JANUARY 27, 2004

Will tobacco sponsorship really stop in 2006?

The chances of tobacco sponsorship coming to an end around the world in 2006 are reducing. Originally the intention was for all tobacco sponsorship in all motorsport to be stopped at the end of 2006. In October 2000 the FIA adopted a resolution calling for "a world-wide ban on tobacco advertising and sponsorship in international motor sport from the end of the 2006 season". This was tailored to coincide with a European Union ban and various other governments around the world timed their bans to coincide with the EU move.

Even the major tobacco companies got together to agree not to sponsor sports after the end of 2006.
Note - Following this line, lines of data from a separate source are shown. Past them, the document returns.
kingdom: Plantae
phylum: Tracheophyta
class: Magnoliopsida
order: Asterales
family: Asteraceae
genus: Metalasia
But will it all really happen?

The EU torpedoed confused matters, some say fatally, by deciding to bring forward the date of its ban to the middle of 2005. Once that became clear the Formula One group became much more active in looking for new venues outside the EU. FOM has made it clear that it might consider races in non-tobacco venues but that will cost the organizers much more money. This however is not so attractive to the teams which already face tight restrictions in Britain, Germany and France. There is no incentive for the tobacco-funded teams to accept more non-tobacco races. The Italians have a suitably lax system under which the teams pay fines to the police each year at Monza and Imola and the racing goes ahead without problems. Austria has already been dumped from the calendar and Monaco escapes the net because it is not a member of the EU. This means that the races in places like Belgium and Spain are in serious danger in 2006.
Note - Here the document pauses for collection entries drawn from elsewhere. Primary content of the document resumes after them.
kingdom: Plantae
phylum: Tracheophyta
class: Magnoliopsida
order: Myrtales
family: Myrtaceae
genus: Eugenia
There is a certain amount of pressure on the tobacco-funded teams in F1 from those who do not have tobacco money because, they argue, the link with tobacco drives away other sponsors but with the current balance of tobacco and non-tobacco teams being 5-5 it is hard to see that a majority will prevail in the immediate future.

The World Health Organization's anti-tobacco treaty is bubbling away quietly but it is going to take years before all the necessary legislation is enacted at national and international level to stop tobacco advertising and that means that the only real barrier to tobacco advertising is the tobacco companies' own agreement to limit their actions.

And who is to say that they will honour that agreement, given that the governments have been chopping and changing their laws in recent years.

If the self-policing of the industry fails, then the gates are open for tobacco sponsorship for another five to 10 years and perhaps even longer if F1 goes to countries which have not signed up to the WHO treaty.

High-placed sources in F1 say that if the European Health Commissioner David Byrne had not insisted on changing the date of the EU legislation a global ban would probably have gone through but that his disastrous manouevre destroyed the deal.

They say that Byrne's monument at the EU will be tobacco advertising on racing cars for many years to come.